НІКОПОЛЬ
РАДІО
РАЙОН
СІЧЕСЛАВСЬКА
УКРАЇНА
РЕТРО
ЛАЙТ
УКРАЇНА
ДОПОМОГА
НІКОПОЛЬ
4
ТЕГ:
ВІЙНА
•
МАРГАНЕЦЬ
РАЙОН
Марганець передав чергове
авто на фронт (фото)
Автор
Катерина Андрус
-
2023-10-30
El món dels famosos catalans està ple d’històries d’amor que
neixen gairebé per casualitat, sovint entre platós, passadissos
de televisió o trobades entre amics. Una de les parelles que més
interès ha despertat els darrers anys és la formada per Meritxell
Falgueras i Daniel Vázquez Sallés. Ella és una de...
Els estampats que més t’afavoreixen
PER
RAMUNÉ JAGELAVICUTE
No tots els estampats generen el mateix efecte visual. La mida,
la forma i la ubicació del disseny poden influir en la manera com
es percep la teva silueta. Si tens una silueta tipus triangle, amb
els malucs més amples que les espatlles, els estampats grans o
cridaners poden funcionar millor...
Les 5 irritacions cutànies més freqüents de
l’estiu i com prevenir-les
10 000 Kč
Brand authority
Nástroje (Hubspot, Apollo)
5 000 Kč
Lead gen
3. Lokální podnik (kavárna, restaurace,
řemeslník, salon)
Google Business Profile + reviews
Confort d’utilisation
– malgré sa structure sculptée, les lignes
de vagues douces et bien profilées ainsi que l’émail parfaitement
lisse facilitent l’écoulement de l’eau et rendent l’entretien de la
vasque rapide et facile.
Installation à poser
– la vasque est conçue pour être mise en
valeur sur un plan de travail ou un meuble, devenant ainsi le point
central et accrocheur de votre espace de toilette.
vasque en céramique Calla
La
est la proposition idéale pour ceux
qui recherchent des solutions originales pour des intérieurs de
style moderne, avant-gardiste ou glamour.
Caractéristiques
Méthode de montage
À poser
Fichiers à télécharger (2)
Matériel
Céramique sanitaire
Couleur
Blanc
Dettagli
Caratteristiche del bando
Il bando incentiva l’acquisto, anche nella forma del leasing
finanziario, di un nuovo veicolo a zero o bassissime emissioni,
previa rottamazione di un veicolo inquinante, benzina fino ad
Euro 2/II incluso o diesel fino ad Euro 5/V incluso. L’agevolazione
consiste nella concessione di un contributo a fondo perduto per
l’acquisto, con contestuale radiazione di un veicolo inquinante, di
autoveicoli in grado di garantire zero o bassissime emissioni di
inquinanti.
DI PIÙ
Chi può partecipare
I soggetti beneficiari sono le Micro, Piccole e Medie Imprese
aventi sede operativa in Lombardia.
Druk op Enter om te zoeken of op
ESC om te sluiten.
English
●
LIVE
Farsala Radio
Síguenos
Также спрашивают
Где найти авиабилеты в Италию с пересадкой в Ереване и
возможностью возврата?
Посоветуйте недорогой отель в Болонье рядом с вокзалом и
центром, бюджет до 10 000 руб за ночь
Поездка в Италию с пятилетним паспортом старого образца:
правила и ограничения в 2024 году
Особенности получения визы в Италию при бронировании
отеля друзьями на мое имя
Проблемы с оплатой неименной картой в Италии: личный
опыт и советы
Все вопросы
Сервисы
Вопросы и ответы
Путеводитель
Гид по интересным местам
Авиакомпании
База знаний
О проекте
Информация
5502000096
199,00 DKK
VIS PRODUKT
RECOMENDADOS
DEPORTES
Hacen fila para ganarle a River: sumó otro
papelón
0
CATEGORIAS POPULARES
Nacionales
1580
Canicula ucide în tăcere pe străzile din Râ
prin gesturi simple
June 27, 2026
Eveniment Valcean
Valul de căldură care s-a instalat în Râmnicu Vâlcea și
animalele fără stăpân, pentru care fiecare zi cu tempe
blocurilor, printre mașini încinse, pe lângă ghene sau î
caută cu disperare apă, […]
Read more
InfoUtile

Required action: The lines you need are those holding the word "pour"; copy each of them from the material above.

Answer section:
– la vasque est conçue pour être mise en
est la proposition idéale pour ceux
qui recherchent des solutions originales pour des intérieurs de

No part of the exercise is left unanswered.